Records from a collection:

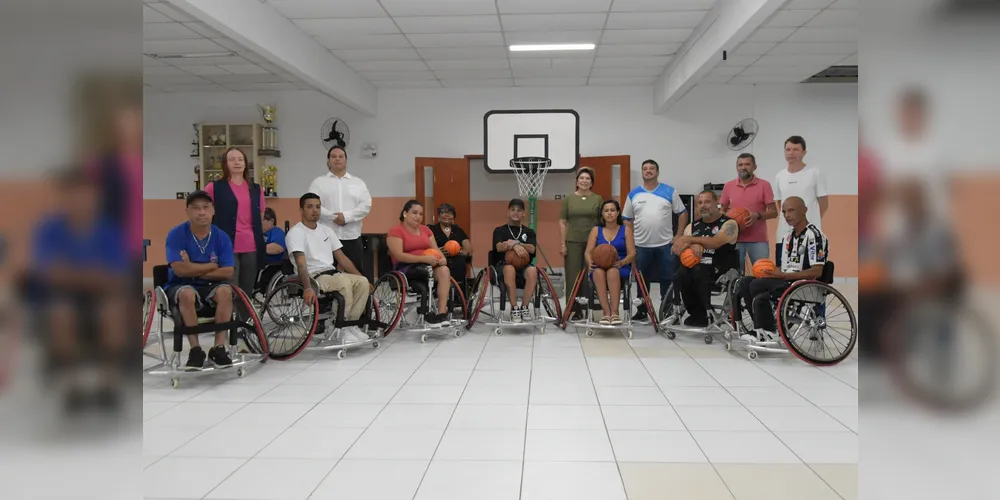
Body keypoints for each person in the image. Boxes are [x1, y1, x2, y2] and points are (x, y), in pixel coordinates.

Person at [29, 169, 128, 410]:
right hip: (61, 296)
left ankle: (108, 382)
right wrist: (93, 274)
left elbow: (115, 277)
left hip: (101, 296)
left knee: (114, 313)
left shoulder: (109, 230)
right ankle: (72, 385)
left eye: (87, 196)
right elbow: (50, 274)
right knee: (61, 314)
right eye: (75, 196)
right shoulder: (49, 228)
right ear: (65, 198)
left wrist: (73, 273)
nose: (81, 202)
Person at [733, 197, 827, 342]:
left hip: (803, 284)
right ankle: (761, 328)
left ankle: (769, 330)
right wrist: (768, 272)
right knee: (744, 282)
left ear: (804, 210)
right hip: (784, 280)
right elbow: (782, 267)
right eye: (784, 212)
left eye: (791, 210)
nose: (787, 215)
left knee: (757, 285)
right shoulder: (787, 237)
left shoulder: (814, 235)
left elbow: (816, 271)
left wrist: (783, 275)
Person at [163, 191, 237, 369]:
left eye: (205, 207)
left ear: (213, 210)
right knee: (187, 294)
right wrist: (211, 266)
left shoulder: (221, 237)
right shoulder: (176, 235)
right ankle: (196, 350)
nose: (201, 212)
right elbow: (180, 270)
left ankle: (218, 349)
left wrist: (192, 268)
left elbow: (228, 271)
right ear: (187, 211)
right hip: (180, 284)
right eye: (196, 208)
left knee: (226, 291)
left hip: (211, 286)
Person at [286, 193, 370, 344]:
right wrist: (307, 288)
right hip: (314, 276)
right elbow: (301, 264)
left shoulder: (326, 230)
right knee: (343, 282)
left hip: (332, 273)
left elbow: (342, 258)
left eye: (318, 207)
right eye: (310, 207)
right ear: (301, 210)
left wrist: (361, 277)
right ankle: (338, 325)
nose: (315, 210)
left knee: (362, 282)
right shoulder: (296, 233)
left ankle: (350, 325)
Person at [623, 159, 688, 323]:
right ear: (642, 172)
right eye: (645, 168)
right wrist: (630, 240)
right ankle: (642, 310)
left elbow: (682, 213)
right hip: (641, 245)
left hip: (665, 245)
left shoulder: (669, 191)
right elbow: (627, 219)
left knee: (667, 278)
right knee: (641, 280)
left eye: (652, 168)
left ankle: (667, 311)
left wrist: (679, 234)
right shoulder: (633, 194)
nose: (648, 171)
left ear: (657, 172)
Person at [671, 191, 740, 327]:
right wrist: (693, 245)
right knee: (681, 273)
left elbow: (715, 242)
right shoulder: (692, 226)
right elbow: (678, 247)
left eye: (707, 202)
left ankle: (706, 312)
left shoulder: (729, 224)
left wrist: (690, 240)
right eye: (700, 203)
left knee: (698, 271)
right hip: (696, 267)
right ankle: (695, 314)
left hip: (720, 268)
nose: (703, 206)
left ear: (717, 203)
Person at [205, 147, 267, 297]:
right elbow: (204, 213)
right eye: (232, 160)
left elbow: (260, 215)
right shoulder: (214, 187)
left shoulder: (256, 189)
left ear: (245, 163)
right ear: (225, 164)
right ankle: (229, 313)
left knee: (246, 291)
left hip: (251, 245)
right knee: (230, 289)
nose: (237, 163)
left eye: (240, 159)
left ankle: (244, 313)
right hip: (226, 244)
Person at [308, 145, 373, 279]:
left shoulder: (358, 183)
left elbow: (366, 205)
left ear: (346, 160)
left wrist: (346, 217)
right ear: (328, 160)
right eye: (333, 156)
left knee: (356, 275)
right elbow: (313, 205)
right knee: (325, 275)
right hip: (326, 237)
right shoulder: (318, 183)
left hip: (352, 237)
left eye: (341, 156)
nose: (337, 159)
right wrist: (333, 217)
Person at [386, 200, 453, 327]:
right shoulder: (395, 231)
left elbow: (436, 249)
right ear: (405, 213)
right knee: (426, 270)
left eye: (421, 214)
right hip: (405, 268)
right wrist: (423, 259)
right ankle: (427, 313)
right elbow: (399, 255)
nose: (418, 216)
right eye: (414, 213)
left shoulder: (426, 230)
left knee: (444, 270)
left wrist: (442, 258)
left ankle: (441, 313)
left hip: (428, 264)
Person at [774, 136, 828, 266]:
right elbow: (780, 204)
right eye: (788, 149)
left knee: (809, 270)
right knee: (782, 270)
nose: (791, 153)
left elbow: (824, 203)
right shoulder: (780, 176)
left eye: (796, 149)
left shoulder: (815, 173)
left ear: (804, 152)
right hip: (784, 234)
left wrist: (810, 221)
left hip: (809, 236)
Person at [720, 153, 776, 274]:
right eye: (740, 165)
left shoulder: (764, 185)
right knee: (735, 274)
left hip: (758, 239)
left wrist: (758, 215)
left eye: (747, 164)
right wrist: (726, 221)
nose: (743, 167)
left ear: (754, 167)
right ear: (736, 167)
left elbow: (773, 212)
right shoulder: (728, 186)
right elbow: (721, 210)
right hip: (734, 239)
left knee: (763, 273)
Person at [559, 167, 602, 320]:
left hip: (593, 243)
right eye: (581, 178)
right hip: (573, 242)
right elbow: (563, 222)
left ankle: (588, 308)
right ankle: (574, 309)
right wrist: (562, 244)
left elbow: (602, 221)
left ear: (592, 182)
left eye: (587, 179)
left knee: (589, 276)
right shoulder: (569, 199)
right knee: (573, 277)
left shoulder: (598, 199)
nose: (584, 181)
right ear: (577, 182)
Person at [584, 200, 636, 325]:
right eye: (606, 211)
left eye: (612, 210)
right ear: (602, 214)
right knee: (597, 272)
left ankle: (614, 312)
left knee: (612, 272)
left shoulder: (626, 230)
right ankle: (606, 313)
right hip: (599, 265)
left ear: (618, 213)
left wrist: (623, 262)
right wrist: (589, 262)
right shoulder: (596, 230)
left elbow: (632, 253)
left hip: (619, 265)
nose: (609, 213)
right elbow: (588, 252)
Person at [492, 199, 539, 323]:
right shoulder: (499, 230)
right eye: (513, 209)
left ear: (524, 213)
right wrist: (511, 246)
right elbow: (498, 247)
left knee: (532, 270)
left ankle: (524, 307)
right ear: (508, 212)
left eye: (519, 210)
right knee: (509, 268)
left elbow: (532, 248)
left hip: (523, 266)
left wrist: (517, 244)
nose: (515, 212)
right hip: (503, 266)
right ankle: (514, 308)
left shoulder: (529, 232)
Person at [427, 203, 473, 295]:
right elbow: (426, 247)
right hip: (439, 262)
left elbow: (469, 251)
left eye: (450, 213)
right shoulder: (431, 229)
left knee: (459, 263)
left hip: (457, 263)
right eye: (444, 212)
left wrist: (458, 251)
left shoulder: (458, 230)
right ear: (438, 216)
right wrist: (437, 251)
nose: (447, 215)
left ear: (453, 218)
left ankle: (459, 295)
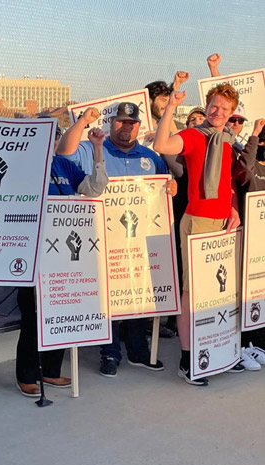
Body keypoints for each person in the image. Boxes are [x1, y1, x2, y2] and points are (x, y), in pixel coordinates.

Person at [58, 103, 175, 378]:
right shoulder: (91, 149)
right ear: (112, 124)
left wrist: (171, 187)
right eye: (121, 122)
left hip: (139, 240)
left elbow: (164, 187)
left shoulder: (150, 157)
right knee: (107, 298)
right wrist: (84, 122)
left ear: (138, 125)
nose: (126, 127)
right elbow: (64, 152)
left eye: (131, 123)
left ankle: (138, 351)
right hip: (102, 239)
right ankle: (109, 353)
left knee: (138, 292)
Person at [153, 84, 241, 385]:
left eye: (225, 109)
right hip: (198, 222)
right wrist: (170, 108)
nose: (218, 112)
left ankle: (216, 351)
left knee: (218, 291)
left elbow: (227, 181)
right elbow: (162, 145)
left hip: (222, 225)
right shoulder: (194, 135)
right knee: (191, 295)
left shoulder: (227, 140)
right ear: (207, 105)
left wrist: (232, 208)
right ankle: (188, 360)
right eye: (214, 106)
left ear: (231, 114)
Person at [16, 124, 108, 396]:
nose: (51, 141)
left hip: (64, 254)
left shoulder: (65, 165)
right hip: (34, 253)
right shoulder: (23, 166)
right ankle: (27, 375)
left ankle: (52, 371)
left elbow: (94, 188)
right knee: (33, 316)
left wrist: (98, 149)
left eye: (54, 135)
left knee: (61, 309)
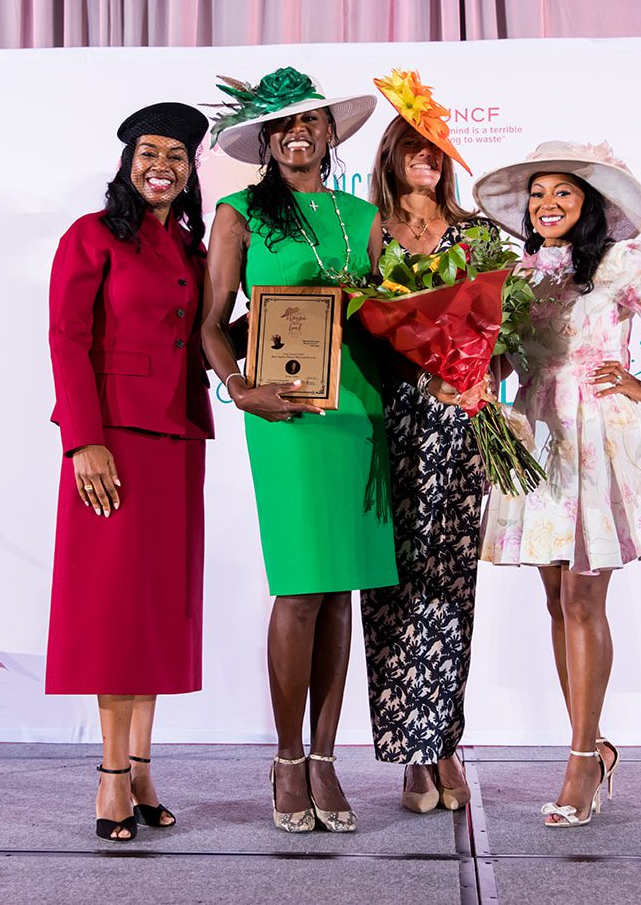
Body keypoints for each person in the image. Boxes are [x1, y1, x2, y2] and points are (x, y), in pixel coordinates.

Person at [474, 141, 641, 828]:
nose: (547, 204)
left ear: (589, 206)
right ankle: (594, 743)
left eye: (563, 193)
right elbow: (499, 353)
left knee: (584, 596)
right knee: (558, 599)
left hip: (595, 434)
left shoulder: (620, 265)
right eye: (538, 194)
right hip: (537, 432)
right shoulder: (516, 270)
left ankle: (582, 760)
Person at [199, 67, 397, 834]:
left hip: (359, 410)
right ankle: (286, 758)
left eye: (310, 121)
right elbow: (212, 321)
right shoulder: (240, 213)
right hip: (284, 413)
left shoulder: (361, 214)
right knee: (301, 586)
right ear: (265, 141)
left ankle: (324, 756)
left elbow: (389, 312)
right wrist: (238, 386)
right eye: (283, 126)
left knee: (342, 588)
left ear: (329, 131)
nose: (298, 134)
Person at [45, 102, 214, 843]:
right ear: (126, 161)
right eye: (151, 152)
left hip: (177, 442)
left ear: (189, 171)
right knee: (115, 612)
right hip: (113, 443)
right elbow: (65, 338)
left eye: (177, 156)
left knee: (155, 611)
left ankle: (142, 766)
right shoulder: (90, 237)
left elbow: (203, 335)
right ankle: (111, 776)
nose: (163, 166)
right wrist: (84, 441)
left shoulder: (187, 245)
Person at [360, 70, 490, 814]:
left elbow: (502, 331)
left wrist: (477, 372)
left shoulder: (475, 233)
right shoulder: (372, 228)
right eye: (413, 146)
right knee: (392, 584)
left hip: (461, 422)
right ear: (390, 154)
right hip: (392, 421)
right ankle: (411, 755)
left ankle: (445, 742)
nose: (425, 157)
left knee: (450, 588)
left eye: (435, 147)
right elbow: (358, 326)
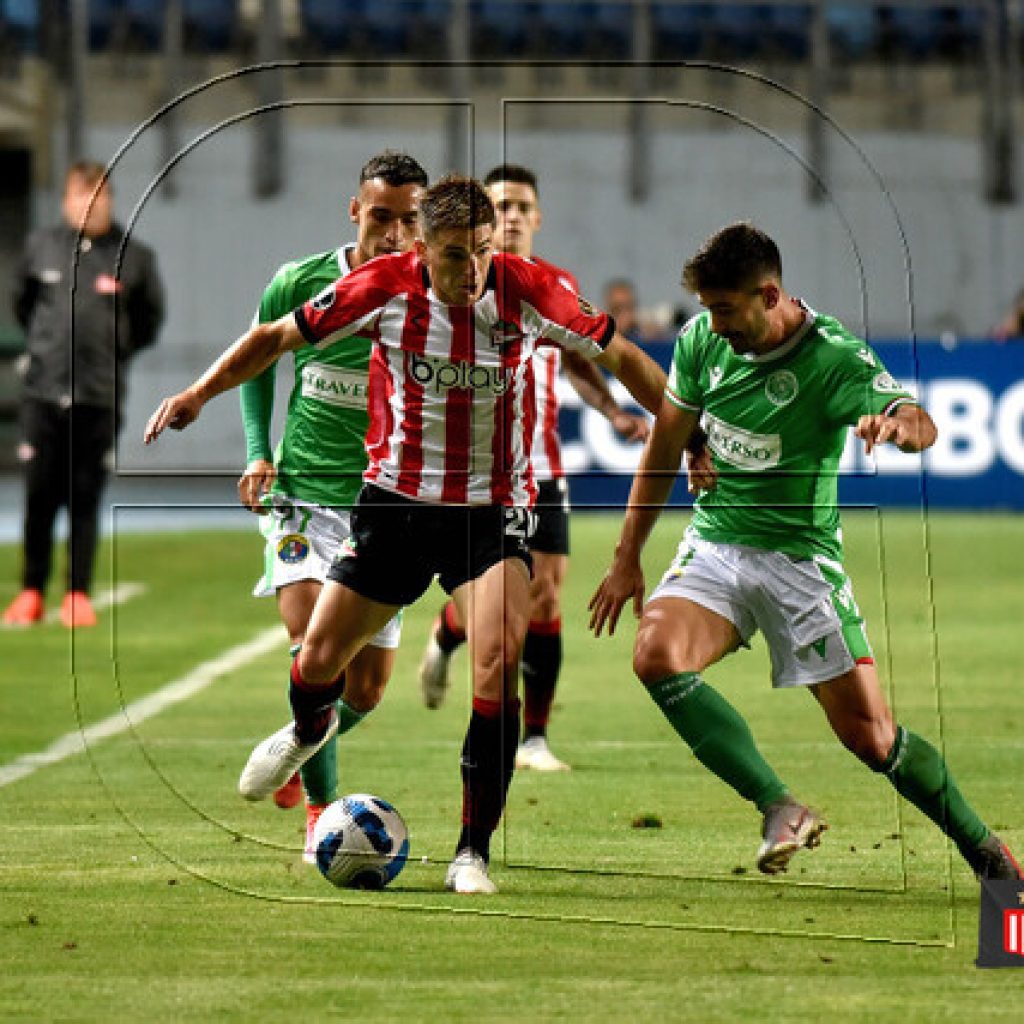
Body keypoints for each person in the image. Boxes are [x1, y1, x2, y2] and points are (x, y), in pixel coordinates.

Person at [144, 175, 667, 894]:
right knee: (321, 657)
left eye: (483, 252)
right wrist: (198, 394)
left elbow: (621, 355)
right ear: (422, 249)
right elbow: (273, 338)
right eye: (456, 255)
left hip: (491, 513)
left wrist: (685, 430)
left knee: (495, 662)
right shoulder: (381, 287)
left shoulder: (530, 288)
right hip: (394, 507)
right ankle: (303, 734)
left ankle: (471, 853)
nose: (473, 270)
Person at [589, 222, 1022, 881]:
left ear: (769, 295)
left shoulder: (833, 358)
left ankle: (985, 851)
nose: (716, 324)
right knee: (655, 654)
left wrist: (899, 428)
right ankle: (779, 806)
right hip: (717, 546)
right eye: (709, 309)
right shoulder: (704, 341)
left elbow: (918, 420)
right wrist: (627, 557)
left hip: (800, 565)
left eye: (727, 310)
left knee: (873, 740)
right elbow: (663, 447)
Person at [417, 163, 650, 774]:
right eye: (504, 205)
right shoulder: (451, 282)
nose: (514, 214)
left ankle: (535, 739)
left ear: (537, 217)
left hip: (541, 468)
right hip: (471, 473)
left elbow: (579, 360)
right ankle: (448, 633)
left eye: (523, 205)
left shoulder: (552, 284)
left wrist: (611, 410)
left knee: (546, 600)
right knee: (498, 609)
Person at [236, 151, 428, 858]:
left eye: (410, 219)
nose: (394, 232)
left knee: (368, 689)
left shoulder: (428, 297)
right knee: (313, 639)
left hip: (382, 508)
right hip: (300, 499)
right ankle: (320, 810)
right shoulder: (302, 280)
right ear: (356, 211)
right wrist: (259, 451)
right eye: (381, 216)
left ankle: (303, 738)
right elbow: (258, 361)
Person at [3, 160, 164, 628]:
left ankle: (77, 593)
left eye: (98, 197)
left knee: (85, 495)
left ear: (109, 201)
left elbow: (148, 321)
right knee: (38, 495)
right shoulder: (41, 247)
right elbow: (23, 305)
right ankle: (31, 590)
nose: (88, 205)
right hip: (42, 394)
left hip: (98, 396)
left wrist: (111, 354)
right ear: (66, 200)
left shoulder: (133, 257)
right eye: (79, 196)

# TRY IT
Your answer must be the lines from the opening line of the entries through the line holding "left ear: (804, 210)", written out exactly and without any picture.

# YOUR RESPONSE
Body keypoints for each person in the image. Boxes are [x1, y1, x2, y2] and points are (x, y), in pixel coordinates.

Person at [29, 169, 128, 410]:
right hip: (61, 296)
left ankle: (108, 382)
right wrist: (93, 274)
left elbow: (115, 277)
left hip: (101, 296)
left knee: (114, 313)
left shoulder: (109, 230)
right ankle: (72, 385)
left eye: (87, 196)
right elbow: (50, 274)
right knee: (61, 314)
right eye: (75, 196)
right shoulder: (49, 228)
right ear: (65, 198)
left wrist: (73, 273)
nose: (81, 202)
Person at [733, 197, 827, 342]:
left hip: (803, 284)
right ankle: (761, 328)
left ankle: (769, 330)
right wrist: (768, 272)
right knee: (744, 282)
left ear: (804, 210)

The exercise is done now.